Note that the initializer function runs in Angular's injection context, so you can use inject() directly without needing separate deps or factory functions.
Step 3 — Example usage: prefix your API calls with an interceptor
Now that the config is loaded, you can use it anywhere in your application.
Let’s use it in an Angular HTTP interceptor, so you can simply call api/... throughout your app and the correct base URL gets applied automatically.
For example, you can apply the runtime base URL to any request that starts with api/.

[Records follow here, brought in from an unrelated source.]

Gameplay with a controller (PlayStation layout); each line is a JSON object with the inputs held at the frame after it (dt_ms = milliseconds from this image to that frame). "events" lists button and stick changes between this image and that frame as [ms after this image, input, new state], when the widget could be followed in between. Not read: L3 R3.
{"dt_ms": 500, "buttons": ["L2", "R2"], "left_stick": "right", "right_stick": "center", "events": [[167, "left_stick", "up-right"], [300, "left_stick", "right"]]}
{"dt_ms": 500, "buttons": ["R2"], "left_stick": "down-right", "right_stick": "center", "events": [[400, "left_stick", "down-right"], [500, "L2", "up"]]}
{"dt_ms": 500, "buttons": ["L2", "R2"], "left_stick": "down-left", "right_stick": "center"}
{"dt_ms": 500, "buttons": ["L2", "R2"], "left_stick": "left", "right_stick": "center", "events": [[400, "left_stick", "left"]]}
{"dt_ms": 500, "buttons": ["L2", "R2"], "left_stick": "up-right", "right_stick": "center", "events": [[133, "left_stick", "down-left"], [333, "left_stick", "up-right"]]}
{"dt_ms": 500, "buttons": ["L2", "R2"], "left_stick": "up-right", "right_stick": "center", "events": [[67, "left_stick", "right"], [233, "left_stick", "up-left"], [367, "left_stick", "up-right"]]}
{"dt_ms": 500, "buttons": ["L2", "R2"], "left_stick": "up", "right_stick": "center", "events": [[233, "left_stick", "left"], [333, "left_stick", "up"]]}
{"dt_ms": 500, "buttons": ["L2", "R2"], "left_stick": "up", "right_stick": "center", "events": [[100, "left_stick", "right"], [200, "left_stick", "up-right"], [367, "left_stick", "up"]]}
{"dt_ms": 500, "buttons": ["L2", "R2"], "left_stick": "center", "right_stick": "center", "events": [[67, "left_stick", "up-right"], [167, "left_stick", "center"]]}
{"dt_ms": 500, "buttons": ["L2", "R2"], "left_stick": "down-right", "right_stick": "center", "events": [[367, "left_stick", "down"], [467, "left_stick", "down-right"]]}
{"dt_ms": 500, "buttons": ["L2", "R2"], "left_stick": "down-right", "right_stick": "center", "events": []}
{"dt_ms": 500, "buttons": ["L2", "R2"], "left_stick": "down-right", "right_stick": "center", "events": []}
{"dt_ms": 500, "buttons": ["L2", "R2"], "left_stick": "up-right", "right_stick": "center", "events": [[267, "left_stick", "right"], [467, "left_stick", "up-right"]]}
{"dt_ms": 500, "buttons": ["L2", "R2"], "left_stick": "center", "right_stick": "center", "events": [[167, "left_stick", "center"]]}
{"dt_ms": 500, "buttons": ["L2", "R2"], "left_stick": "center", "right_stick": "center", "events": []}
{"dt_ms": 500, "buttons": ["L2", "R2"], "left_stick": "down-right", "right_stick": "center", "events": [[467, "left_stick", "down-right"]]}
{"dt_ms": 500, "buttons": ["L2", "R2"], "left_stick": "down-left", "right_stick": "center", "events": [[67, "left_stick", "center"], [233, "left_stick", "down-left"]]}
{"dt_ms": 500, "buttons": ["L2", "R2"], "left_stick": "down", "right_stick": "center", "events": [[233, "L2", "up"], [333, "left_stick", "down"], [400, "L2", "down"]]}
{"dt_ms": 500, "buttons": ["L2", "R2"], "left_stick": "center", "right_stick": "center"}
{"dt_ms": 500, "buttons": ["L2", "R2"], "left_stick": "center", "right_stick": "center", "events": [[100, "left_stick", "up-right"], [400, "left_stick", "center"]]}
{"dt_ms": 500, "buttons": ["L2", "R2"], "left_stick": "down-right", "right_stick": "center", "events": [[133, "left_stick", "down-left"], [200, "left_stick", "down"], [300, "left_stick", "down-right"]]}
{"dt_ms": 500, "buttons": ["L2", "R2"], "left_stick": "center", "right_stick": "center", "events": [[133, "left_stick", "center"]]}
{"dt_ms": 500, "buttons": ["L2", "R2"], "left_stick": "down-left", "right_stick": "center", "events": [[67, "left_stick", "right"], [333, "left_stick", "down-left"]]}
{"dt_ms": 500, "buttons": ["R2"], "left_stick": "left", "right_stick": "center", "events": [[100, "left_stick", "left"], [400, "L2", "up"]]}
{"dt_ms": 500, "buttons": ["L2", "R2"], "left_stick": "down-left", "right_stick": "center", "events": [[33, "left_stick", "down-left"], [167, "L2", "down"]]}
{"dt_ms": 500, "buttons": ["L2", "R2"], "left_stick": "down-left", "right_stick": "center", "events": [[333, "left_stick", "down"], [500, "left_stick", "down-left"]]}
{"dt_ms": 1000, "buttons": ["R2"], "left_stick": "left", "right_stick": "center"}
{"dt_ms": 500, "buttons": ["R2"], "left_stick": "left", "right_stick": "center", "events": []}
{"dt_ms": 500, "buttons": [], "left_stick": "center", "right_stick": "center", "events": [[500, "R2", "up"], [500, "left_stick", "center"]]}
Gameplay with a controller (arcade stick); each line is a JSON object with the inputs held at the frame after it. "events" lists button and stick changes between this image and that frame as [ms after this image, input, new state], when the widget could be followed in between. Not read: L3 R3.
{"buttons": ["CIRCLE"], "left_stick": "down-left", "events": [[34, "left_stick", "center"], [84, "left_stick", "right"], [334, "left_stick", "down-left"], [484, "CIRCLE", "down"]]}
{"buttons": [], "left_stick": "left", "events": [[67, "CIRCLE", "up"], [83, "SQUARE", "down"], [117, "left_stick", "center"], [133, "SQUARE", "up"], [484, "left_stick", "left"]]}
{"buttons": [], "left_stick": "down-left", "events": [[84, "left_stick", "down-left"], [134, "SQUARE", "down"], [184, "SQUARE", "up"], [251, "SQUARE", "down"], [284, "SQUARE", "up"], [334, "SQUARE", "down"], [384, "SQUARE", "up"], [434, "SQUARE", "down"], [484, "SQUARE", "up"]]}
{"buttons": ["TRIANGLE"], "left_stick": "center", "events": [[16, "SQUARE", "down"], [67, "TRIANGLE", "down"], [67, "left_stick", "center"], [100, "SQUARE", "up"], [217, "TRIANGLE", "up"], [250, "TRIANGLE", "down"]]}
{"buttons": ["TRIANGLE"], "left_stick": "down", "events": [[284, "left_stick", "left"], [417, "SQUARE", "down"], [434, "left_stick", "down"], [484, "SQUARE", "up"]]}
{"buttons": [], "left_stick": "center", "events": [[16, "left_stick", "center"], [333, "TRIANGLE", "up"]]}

That means your app code can do:
this.http.get("api/v1/users");And the interceptor turns it into:
// https://api-prod.example.com/api/v1/usersHere’s the interceptor:
// api-base-url.interceptor.ts
import { HttpInterceptorFn } from "@angular/common/http";
import { inject } from "@angular/core";
import { RuntimeConfigService } from "./runtime-config.service";
export const apiBaseUrlInterceptor: HttpInterceptorFn = (req, next) => {
const configService = inject(RuntimeConfigService);
if (!req.url.startsWith("api/")) {
return next(req);
}
const baseUrl = configService.config.apiUrl.replace(/\/+$/, "");
const apiPath = req.url.replace(/^\/+/, "");
return next(req.clone({ url: `${baseUrl}/${apiPath}` }));
};That’s it.
This interceptor was just one example — the key point is that after APP_INITIALIZER runs, you can access configService.config synchronously anywhere in your app.